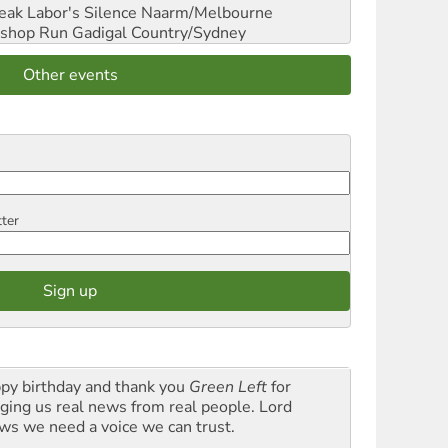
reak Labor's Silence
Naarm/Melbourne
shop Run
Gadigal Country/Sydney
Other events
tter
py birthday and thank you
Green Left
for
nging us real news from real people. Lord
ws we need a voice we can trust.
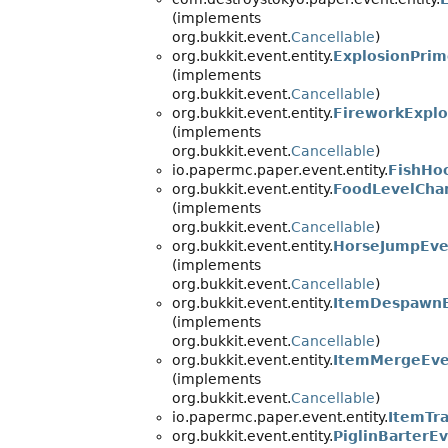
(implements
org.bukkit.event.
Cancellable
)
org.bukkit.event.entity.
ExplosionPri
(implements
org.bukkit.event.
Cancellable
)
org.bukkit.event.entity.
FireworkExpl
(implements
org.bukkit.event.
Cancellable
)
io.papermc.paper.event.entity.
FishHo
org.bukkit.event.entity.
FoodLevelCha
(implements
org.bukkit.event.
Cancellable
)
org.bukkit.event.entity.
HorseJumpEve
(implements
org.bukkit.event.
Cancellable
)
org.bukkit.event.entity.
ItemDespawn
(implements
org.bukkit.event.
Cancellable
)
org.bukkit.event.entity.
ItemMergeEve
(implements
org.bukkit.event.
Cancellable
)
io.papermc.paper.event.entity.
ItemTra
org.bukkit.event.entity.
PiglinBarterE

· · ·

[About this exercise]: Transcribe all of the material exactly, leaving out whatever pictures it contains.

[Task answer]:
reak Labor's Silence
Naarm/Melbourne
shop Run
Gadigal Country/Sydney
Other events
tter
py birthday and thank you
Green Left
for
nging us real news from real people. Lord
ws we need a voice we can trust.
(implements
org.bukkit.event.
Cancellable
)
org.bukkit.event.entity.
ExplosionPri
(implements
org.bukkit.event.
Cancellable
)
org.bukkit.event.entity.
FireworkExpl
(implements
org.bukkit.event.
Cancellable
)
io.papermc.paper.event.entity.
FishHo
org.bukkit.event.entity.
FoodLevelCha
(implements
org.bukkit.event.
Cancellable
)
org.bukkit.event.entity.
HorseJumpEve
(implements
org.bukkit.event.
Cancellable
)
org.bukkit.event.entity.
ItemDespawn
(implements
org.bukkit.event.
Cancellable
)
org.bukkit.event.entity.
ItemMergeEve
(implements
org.bukkit.event.
Cancellable
)
io.papermc.paper.event.entity.
ItemTra
org.bukkit.event.entity.
PiglinBarterE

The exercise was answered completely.